Scan the entries below. Return every line that includes "prodotto".

Saved data entries
--- START ---

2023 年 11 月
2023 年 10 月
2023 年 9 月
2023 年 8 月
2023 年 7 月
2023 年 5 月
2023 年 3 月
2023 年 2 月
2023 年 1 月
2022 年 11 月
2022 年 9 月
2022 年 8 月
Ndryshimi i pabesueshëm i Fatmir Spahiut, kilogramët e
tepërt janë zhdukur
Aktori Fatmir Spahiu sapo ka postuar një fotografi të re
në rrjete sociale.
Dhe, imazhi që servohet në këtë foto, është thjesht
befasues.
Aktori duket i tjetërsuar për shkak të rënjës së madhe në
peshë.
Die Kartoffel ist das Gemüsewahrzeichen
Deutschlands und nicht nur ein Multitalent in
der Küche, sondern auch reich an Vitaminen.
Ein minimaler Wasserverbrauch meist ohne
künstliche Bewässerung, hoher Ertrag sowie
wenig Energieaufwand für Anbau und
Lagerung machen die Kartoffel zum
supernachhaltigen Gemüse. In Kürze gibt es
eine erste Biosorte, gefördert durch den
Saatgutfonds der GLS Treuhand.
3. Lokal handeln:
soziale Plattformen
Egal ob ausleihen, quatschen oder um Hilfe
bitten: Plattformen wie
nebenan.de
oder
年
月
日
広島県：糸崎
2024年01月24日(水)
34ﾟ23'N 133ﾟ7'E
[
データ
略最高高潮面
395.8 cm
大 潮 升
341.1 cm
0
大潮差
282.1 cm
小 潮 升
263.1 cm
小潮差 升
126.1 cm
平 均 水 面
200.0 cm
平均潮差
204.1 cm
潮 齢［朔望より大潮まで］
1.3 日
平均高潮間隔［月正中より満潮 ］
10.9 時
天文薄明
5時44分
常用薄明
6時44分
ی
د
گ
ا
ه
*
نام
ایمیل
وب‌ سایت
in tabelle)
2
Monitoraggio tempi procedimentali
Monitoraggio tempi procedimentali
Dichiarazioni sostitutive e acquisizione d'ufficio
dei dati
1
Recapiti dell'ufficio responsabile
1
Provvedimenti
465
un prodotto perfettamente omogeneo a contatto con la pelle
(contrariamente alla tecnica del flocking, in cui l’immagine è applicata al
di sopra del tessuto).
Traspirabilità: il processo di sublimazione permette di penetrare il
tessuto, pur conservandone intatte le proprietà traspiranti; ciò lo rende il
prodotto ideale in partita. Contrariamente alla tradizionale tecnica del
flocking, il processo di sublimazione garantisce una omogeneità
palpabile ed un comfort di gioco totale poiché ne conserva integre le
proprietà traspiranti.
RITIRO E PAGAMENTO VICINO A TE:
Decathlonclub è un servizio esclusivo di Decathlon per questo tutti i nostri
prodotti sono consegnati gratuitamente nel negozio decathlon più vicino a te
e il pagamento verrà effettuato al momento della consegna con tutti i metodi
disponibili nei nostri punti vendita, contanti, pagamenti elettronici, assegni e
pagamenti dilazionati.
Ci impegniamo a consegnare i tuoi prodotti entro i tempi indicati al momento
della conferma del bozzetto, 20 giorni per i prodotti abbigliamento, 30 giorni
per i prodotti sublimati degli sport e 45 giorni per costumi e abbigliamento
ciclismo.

--- END ---

Your response:
un prodotto perfettamente omogeneo a contatto con la pelle
prodotto ideale in partita. Contrariamente alla tradizionale tecnica del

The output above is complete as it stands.